(Adnkronos) – Italy and Germany on Friday underscored their support for embattled Ukraine and for war-devastated Gaza and agreed to hold regular dialogue “on international and security issues of common interest,” according a strategic cooperation document signed in Rome by Italy’s premier Giorgia Meloni and Germany’s Chancellor Friedrich Merz
In the 28-page document, Italy and Germany agreed to hold regular consultations between senior officials from their foreign ministries to coordinate action within the EU and other international organisations including the United Nations, Nato, Osce, the G7 and G20.
The document is entitled ‘Action Plan for strategic bilateral and European Union strategic cooperation’.
“In our dialogue, we will closely coordinate our present efforts on the response to Russia’s war of aggression against Ukraine, including on sanctions, support to Ukraine’s resilience and reconstruction and to initiatives aimed at achieving a just peace, as well as on the support to the implementation of the US Plan to end the conflict in Gaza, with the aim of alleviating the suffering of the civilian population and paving the way for a two-State solution,” reads the document.
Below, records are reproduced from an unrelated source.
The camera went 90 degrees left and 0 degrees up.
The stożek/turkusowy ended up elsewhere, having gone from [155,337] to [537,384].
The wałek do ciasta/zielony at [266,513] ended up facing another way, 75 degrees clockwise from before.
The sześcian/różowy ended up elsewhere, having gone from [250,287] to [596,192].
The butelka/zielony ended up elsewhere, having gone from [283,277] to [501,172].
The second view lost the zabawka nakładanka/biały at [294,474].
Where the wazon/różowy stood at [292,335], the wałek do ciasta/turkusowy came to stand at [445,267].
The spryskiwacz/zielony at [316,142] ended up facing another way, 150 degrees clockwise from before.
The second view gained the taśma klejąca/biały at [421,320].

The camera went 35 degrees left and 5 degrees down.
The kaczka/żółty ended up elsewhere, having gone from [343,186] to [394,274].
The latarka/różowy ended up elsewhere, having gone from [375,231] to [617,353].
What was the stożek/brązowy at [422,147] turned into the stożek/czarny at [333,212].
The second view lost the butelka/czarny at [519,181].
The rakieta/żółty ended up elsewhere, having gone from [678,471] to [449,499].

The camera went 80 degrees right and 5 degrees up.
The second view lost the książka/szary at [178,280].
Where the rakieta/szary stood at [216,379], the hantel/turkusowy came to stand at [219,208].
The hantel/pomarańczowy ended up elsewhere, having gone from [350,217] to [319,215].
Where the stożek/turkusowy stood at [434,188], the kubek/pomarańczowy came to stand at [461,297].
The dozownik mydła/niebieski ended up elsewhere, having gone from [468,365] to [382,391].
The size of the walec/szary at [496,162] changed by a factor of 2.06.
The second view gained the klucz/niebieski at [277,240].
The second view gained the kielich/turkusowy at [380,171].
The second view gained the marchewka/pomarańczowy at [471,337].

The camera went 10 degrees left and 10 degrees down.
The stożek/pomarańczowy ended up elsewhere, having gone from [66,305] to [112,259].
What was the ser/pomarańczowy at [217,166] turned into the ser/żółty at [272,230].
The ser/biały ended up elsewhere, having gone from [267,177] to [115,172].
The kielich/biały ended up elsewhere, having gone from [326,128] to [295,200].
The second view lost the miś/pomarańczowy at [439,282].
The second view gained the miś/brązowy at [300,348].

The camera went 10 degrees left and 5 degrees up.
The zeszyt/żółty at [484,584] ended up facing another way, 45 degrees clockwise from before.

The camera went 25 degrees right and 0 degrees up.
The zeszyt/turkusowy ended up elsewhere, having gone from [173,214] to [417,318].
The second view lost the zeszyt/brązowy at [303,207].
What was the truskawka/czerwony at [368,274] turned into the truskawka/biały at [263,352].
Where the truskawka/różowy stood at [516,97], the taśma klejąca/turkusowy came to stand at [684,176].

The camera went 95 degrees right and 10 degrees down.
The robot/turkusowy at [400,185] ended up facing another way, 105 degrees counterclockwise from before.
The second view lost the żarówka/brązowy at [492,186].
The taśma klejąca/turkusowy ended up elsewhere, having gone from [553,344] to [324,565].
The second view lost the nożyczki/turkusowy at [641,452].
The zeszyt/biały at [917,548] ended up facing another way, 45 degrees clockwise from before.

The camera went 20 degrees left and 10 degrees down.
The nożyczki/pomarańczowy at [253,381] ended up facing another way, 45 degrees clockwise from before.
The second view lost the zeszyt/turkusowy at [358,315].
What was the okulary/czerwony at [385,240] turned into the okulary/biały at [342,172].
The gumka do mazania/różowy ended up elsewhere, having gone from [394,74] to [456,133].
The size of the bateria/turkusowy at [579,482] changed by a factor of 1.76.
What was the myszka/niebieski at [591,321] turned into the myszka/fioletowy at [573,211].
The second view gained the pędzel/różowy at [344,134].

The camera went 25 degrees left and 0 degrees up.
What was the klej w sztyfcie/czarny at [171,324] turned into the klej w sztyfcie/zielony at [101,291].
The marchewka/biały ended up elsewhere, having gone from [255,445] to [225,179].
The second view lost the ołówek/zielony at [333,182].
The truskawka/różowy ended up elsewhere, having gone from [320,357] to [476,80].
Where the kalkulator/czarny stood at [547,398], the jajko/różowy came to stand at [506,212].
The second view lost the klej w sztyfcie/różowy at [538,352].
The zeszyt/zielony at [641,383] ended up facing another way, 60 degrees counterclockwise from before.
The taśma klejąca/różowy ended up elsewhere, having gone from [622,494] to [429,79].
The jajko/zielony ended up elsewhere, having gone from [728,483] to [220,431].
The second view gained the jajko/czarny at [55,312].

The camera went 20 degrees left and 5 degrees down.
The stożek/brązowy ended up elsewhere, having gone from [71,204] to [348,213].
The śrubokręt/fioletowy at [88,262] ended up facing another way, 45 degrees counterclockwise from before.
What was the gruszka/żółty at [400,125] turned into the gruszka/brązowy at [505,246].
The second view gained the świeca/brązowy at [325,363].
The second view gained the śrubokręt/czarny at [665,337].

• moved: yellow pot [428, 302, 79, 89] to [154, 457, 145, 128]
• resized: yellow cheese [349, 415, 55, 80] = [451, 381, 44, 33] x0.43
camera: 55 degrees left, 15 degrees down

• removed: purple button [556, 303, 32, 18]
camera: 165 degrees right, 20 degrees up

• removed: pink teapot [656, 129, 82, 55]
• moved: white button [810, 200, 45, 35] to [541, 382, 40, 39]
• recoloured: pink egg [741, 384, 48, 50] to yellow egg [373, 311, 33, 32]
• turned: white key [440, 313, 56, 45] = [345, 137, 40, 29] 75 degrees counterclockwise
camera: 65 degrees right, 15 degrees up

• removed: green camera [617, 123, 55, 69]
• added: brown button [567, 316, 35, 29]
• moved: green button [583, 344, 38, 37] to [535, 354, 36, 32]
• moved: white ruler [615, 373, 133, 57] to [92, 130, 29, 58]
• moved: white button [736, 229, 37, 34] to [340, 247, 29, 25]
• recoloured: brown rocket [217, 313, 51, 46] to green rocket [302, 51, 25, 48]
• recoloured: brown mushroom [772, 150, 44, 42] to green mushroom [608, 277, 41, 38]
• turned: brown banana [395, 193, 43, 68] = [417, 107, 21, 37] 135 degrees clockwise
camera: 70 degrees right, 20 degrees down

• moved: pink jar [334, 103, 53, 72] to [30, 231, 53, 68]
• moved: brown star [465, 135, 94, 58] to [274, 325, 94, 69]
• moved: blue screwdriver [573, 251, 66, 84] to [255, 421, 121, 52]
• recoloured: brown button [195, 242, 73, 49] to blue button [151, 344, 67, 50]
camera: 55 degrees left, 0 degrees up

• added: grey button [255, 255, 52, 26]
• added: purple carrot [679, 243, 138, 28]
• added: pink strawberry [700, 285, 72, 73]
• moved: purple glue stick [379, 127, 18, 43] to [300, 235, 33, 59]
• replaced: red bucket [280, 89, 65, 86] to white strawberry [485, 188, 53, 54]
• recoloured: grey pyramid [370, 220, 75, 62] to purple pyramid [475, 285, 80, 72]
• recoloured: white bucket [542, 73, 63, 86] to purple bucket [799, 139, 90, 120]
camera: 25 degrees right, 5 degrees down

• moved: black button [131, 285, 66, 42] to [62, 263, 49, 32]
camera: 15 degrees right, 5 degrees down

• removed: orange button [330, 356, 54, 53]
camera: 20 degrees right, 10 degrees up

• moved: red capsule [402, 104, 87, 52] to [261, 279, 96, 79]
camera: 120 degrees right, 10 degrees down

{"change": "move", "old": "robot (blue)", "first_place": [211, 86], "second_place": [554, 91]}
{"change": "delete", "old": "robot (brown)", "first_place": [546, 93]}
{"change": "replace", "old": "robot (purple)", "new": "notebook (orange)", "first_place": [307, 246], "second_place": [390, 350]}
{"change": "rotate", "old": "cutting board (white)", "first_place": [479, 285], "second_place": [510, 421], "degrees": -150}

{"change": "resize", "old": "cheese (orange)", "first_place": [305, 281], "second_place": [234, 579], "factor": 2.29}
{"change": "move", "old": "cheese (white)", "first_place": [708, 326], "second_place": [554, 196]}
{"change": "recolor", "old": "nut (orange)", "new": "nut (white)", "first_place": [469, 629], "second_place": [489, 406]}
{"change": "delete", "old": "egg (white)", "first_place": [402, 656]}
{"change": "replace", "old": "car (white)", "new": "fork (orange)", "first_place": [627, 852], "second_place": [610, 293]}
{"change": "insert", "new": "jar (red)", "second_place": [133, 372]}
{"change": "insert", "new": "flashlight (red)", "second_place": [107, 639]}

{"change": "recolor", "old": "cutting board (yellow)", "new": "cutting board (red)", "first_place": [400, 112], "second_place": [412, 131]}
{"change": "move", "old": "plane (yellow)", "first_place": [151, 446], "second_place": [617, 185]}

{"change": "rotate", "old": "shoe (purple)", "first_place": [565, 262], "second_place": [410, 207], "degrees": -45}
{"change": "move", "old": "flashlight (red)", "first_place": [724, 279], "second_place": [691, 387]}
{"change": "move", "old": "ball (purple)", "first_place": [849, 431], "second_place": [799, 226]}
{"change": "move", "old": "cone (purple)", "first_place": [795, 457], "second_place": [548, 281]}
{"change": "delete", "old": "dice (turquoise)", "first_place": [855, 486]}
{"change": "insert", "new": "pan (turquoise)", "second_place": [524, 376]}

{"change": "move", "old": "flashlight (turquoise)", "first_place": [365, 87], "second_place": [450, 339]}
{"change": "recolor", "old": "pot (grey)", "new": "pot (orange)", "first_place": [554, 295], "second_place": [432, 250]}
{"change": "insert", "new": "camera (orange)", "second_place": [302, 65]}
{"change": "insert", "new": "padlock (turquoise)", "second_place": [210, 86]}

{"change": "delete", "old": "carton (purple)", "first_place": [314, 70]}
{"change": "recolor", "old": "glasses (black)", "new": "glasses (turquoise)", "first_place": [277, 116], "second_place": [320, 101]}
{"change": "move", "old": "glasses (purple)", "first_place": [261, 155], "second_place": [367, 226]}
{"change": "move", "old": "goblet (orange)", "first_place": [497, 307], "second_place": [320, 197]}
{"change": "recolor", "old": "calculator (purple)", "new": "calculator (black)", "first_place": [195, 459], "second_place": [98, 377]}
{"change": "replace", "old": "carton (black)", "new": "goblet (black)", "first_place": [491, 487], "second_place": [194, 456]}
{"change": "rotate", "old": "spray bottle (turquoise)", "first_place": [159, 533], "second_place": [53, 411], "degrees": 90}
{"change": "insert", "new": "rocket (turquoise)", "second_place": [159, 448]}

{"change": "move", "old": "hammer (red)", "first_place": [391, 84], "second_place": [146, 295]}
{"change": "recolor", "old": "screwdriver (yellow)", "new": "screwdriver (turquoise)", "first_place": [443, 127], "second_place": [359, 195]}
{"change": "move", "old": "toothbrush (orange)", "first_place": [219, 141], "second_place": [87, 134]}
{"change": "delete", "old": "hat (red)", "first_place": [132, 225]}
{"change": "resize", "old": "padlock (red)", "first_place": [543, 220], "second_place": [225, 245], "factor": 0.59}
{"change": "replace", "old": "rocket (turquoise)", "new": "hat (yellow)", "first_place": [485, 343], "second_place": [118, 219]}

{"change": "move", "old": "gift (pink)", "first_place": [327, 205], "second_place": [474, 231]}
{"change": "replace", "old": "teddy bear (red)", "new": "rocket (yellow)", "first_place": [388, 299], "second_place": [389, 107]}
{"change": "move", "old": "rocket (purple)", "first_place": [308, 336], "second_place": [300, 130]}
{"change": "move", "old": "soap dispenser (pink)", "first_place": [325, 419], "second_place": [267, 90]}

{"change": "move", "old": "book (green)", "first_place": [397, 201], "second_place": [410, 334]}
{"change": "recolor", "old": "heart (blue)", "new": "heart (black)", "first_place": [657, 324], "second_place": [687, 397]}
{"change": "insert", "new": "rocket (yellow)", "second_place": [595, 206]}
“Our structured dialogue will also focus on the Middle East, including the Gulf region and the Arabian Peninsula, North Africa, especially Libya, the Sahel, the Horn of Africa, the Eastern Mediterranean, the Western Balkans, China and the Indo-Pacific, and the Arctic, as well as the EU external relations with our main partners,” the document continues.
Meloni and Merz inked the document at an intergovernmental summit they co-chaired in Rome at the 17th-century Villa Doria Pamphili.
The two leaders also signed a seven-page security and defence accord which contains a pledge to advance an annual joint (2+2) consultation mechanism between their respective defence and foreign ministries on “issues of common interest” supported by a 2+2 dialogue at senior official level.
The accord vows to intensify defence industry collaboration and to extend this to includes allies and partners, to hold regular bilateral and “if appropriate” multilateral land, naval, air, space, and cyber military exercises “to increase interoperability, readiness, and ability to conduct joint operations, under, for instance, EU or NATO command”.
Germany and Italy also intend to strengthen space cooperation “by improving capacities to jointly act in space to support security and defence” and to hold regular bilateral space dialogue “to develop shared positions”, according to the document.